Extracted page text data
+ + + + + + +
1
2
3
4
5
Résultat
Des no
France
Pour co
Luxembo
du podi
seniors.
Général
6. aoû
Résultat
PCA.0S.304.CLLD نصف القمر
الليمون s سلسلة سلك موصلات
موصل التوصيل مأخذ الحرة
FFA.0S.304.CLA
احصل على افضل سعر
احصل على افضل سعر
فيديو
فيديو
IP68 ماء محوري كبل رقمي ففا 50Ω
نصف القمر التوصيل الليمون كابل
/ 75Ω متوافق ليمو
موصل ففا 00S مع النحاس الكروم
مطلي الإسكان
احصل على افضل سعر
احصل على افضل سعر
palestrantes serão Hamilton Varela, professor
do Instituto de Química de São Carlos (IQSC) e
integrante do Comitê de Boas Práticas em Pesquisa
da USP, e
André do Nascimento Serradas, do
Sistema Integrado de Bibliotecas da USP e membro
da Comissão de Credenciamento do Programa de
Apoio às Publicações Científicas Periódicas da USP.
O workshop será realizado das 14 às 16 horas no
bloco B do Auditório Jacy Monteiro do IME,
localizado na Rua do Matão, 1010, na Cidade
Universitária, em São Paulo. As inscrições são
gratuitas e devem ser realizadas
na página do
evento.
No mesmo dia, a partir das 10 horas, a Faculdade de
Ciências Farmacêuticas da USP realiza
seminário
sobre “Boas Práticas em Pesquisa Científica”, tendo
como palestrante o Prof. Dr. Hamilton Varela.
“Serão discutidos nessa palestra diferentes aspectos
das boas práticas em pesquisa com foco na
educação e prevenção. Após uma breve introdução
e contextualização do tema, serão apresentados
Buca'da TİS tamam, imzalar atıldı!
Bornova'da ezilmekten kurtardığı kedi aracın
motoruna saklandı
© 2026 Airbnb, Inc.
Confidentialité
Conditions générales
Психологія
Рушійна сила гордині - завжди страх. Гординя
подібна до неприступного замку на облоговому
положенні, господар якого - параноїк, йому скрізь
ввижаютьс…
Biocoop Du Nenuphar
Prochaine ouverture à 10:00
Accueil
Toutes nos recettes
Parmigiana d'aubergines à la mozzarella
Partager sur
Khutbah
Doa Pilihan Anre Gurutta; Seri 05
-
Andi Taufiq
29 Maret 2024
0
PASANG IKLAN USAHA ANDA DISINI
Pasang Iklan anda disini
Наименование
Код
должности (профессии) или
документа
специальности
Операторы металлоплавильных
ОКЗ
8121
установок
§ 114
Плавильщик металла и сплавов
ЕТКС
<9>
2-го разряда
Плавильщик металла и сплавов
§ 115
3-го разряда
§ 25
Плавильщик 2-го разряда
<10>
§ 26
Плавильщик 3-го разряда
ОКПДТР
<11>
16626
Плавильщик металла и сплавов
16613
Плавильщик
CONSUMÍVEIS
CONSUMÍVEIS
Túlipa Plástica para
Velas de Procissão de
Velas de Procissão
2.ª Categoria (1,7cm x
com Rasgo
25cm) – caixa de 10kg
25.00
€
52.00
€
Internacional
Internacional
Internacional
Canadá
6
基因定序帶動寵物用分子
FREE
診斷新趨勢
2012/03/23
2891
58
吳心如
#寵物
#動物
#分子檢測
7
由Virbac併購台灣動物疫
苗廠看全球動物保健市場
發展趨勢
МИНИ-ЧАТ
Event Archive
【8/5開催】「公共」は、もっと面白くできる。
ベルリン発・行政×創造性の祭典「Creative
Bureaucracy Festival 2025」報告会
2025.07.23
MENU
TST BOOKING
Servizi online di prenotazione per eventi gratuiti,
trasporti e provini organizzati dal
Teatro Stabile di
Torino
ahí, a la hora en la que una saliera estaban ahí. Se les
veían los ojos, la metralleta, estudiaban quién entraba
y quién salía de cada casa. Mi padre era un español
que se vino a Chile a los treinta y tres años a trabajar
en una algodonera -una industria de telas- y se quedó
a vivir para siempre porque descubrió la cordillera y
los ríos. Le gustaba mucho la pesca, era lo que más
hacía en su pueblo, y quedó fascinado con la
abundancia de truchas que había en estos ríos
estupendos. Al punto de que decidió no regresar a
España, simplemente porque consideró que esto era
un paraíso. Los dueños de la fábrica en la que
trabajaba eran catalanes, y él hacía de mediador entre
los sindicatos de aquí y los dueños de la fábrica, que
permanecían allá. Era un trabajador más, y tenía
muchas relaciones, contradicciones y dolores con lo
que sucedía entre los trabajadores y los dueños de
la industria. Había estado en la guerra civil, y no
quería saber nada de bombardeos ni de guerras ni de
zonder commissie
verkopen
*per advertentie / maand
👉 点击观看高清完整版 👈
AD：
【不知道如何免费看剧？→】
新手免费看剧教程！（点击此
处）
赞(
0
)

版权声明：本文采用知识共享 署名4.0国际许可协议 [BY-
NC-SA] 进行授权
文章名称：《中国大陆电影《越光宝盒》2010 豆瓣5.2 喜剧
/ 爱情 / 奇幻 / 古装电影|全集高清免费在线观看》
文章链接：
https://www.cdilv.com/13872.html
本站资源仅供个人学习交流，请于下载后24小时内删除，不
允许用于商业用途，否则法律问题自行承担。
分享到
+ + + + + + +
● DIRECTIONS
For each entry above, write out an exact copy.

● EXERCISE RESULT
1
2
3
4
5
Résultat
Des no
France
Pour co
Luxembo
du podi
seniors.
Général
6. aoû
Résultat
PCA.0S.304.CLLD نصف القمر
الليمون s سلسلة سلك موصلات
موصل التوصيل مأخذ الحرة
FFA.0S.304.CLA
احصل على افضل سعر
احصل على افضل سعر
فيديو
فيديو
IP68 ماء محوري كبل رقمي ففا 50Ω
نصف القمر التوصيل الليمون كابل
/ 75Ω متوافق ليمو
موصل ففا 00S مع النحاس الكروم
مطلي الإسكان
احصل على افضل سعر
احصل على افضل سعر
palestrantes serão Hamilton Varela, professor
do Instituto de Química de São Carlos (IQSC) e
integrante do Comitê de Boas Práticas em Pesquisa
da USP, e
André do Nascimento Serradas, do
Sistema Integrado de Bibliotecas da USP e membro
da Comissão de Credenciamento do Programa de
Apoio às Publicações Científicas Periódicas da USP.
O workshop será realizado das 14 às 16 horas no
bloco B do Auditório Jacy Monteiro do IME,
localizado na Rua do Matão, 1010, na Cidade
Universitária, em São Paulo. As inscrições são
gratuitas e devem ser realizadas
na página do
evento.
No mesmo dia, a partir das 10 horas, a Faculdade de
Ciências Farmacêuticas da USP realiza
seminário
sobre “Boas Práticas em Pesquisa Científica”, tendo
como palestrante o Prof. Dr. Hamilton Varela.
“Serão discutidos nessa palestra diferentes aspectos
das boas práticas em pesquisa com foco na
educação e prevenção. Após uma breve introdução
e contextualização do tema, serão apresentados
Buca'da TİS tamam, imzalar atıldı!
Bornova'da ezilmekten kurtardığı kedi aracın
motoruna saklandı
© 2026 Airbnb, Inc.
Confidentialité
Conditions générales
Психологія
Рушійна сила гордині - завжди страх. Гординя
подібна до неприступного замку на облоговому
положенні, господар якого - параноїк, йому скрізь
ввижаютьс…
Biocoop Du Nenuphar
Prochaine ouverture à 10:00
Accueil
Toutes nos recettes
Parmigiana d'aubergines à la mozzarella
Partager sur
Khutbah
Doa Pilihan Anre Gurutta; Seri 05
-
Andi Taufiq
29 Maret 2024
0
PASANG IKLAN USAHA ANDA DISINI
Pasang Iklan anda disini
Наименование
Код
должности (профессии) или
документа
специальности
Операторы металлоплавильных
ОКЗ
8121
установок
§ 114
Плавильщик металла и сплавов
ЕТКС
<9>
2-го разряда
Плавильщик металла и сплавов
§ 115
3-го разряда
§ 25
Плавильщик 2-го разряда
<10>
§ 26
Плавильщик 3-го разряда
ОКПДТР
<11>
16626
Плавильщик металла и сплавов
16613
Плавильщик
CONSUMÍVEIS
CONSUMÍVEIS
Túlipa Plástica para
Velas de Procissão de
Velas de Procissão
2.ª Categoria (1,7cm x
com Rasgo
25cm) – caixa de 10kg
25.00
€
52.00
€
Internacional
Internacional
Internacional
Canadá
6
基因定序帶動寵物用分子
FREE
診斷新趨勢
2012/03/23
2891
58
吳心如
#寵物
#動物
#分子檢測
7
由Virbac併購台灣動物疫
苗廠看全球動物保健市場
發展趨勢
МИНИ-ЧАТ
Event Archive
【8/5開催】「公共」は、もっと面白くできる。
ベルリン発・行政×創造性の祭典「Creative
Bureaucracy Festival 2025」報告会
2025.07.23
MENU
TST BOOKING
Servizi online di prenotazione per eventi gratuiti,
trasporti e provini organizzati dal
Teatro Stabile di
Torino
ahí, a la hora en la que una saliera estaban ahí. Se les
veían los ojos, la metralleta, estudiaban quién entraba
y quién salía de cada casa. Mi padre era un español
que se vino a Chile a los treinta y tres años a trabajar
en una algodonera -una industria de telas- y se quedó
a vivir para siempre porque descubrió la cordillera y
los ríos. Le gustaba mucho la pesca, era lo que más
hacía en su pueblo, y quedó fascinado con la
abundancia de truchas que había en estos ríos
estupendos. Al punto de que decidió no regresar a
España, simplemente porque consideró que esto era
un paraíso. Los dueños de la fábrica en la que
trabajaba eran catalanes, y él hacía de mediador entre
los sindicatos de aquí y los dueños de la fábrica, que
permanecían allá. Era un trabajador más, y tenía
muchas relaciones, contradicciones y dolores con lo
que sucedía entre los trabajadores y los dueños de
la industria. Había estado en la guerra civil, y no
quería saber nada de bombardeos ni de guerras ni de
zonder commissie
verkopen
*per advertentie / maand
👉 点击观看高清完整版 👈
AD：
【不知道如何免费看剧？→】
新手免费看剧教程！（点击此
处）
赞(
0
)

版权声明：本文采用知识共享 署名4.0国际许可协议 [BY-
NC-SA] 进行授权
文章名称：《中国大陆电影《越光宝盒》2010 豆瓣5.2 喜剧
/ 爱情 / 奇幻 / 古装电影|全集高清免费在线观看》
文章链接：
https://www.cdilv.com/13872.html
本站资源仅供个人学习交流，请于下载后24小时内删除，不
允许用于商业用途，否则法律问题自行承担。
分享到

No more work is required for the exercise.